Decidi, porém, contrariar a regra: este título diz o essencial — diz tudo, aliás — e devia prender a atenção de todos.

Desenvolvo: Um rapaz de 12 anos foi encontrado sozinho e descalço depois de caminhar cerca de 12 km (perto de três horas e meia) desde Nariz até Aradas, perto de Aveiro. Tinha hematomas no pescoço e no rosto e contou ao homem que o encontrou que fora castigado por não ter cumprido tarefas domésticas. O homem levou-o à esquadra, onde se confirmou que tinha sido alvo de castigos corporais. Depois, foi encaminhado para as urgências de pediatria do hospital e ficou internado por precaução. A mãe e o padrasto, com quem vivem outras duas crianças, foram identificados pela polícia e contactados pela Comissão de Proteção de Crianças e Jovens (CPCJ).

Segundo essa comissão, em 2024, mais de 13.300 crianças e jovens (13.373) precisaram de uma medida de promoção e proteção por estarem em perigo. A maioria dos casos deveu-se à negligência e à violência doméstica, sobretudo entre jovens de 15 a 17 anos.

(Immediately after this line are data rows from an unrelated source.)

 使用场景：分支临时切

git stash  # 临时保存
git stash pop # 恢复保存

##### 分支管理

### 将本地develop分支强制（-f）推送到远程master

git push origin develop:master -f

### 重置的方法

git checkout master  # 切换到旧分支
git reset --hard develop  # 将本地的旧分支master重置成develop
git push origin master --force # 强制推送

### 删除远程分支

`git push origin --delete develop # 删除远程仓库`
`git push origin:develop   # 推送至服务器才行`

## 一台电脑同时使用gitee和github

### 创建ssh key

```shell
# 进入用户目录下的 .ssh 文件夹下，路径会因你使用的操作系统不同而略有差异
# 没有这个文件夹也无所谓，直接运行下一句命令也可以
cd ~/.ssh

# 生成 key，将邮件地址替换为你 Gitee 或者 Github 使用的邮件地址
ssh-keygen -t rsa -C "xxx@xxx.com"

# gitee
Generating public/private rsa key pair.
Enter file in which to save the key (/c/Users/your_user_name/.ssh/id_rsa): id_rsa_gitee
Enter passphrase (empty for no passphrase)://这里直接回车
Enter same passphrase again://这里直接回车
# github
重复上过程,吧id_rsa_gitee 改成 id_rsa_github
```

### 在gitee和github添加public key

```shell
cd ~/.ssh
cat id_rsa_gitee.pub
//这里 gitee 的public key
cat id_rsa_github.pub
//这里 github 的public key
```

O abuso e a violência contra crianças são a manifestação mais abjeta da crueldade humana.

Um tema é desconfortável, não garante “likes”, nem “viraliza”.

Mas proponho um exercício simples: pare um momento para imaginar uma criança — um filho, uma irmã, um sobrinho, uma neta, um amigo — a caminhar 12 quilómetros na berma de uma estrada perigosa, com o rosto e o pescoço marcados por hematomas. Consegue sentir empatia? Consegue imaginar a dor, o medo, a angústia da criança?

Enquanto aguardamos a confirmação definitiva do que aconteceu com o rapaz de 12 anos, deixo algumas perguntas que talvez devêssemos fazer a nós mesmos: estamos realmente bem com isto? Sentimo-nos confortáveis perante esta realidade? Será que podemos continuar a virar a cara ou a fingir que não é connosco? Quando é que os agressores vão começar a temer as consequências dos seus atos?

Uma criança que caminha sozinha pela rua com hematomas precisa de nós para existir numa sociedade que perde demasiado tempo com política e menos com a proteção, cuidado e empatia pelos mais vulneráveis.

O autor escreve segundo o Acordo Ortográfico de 1990.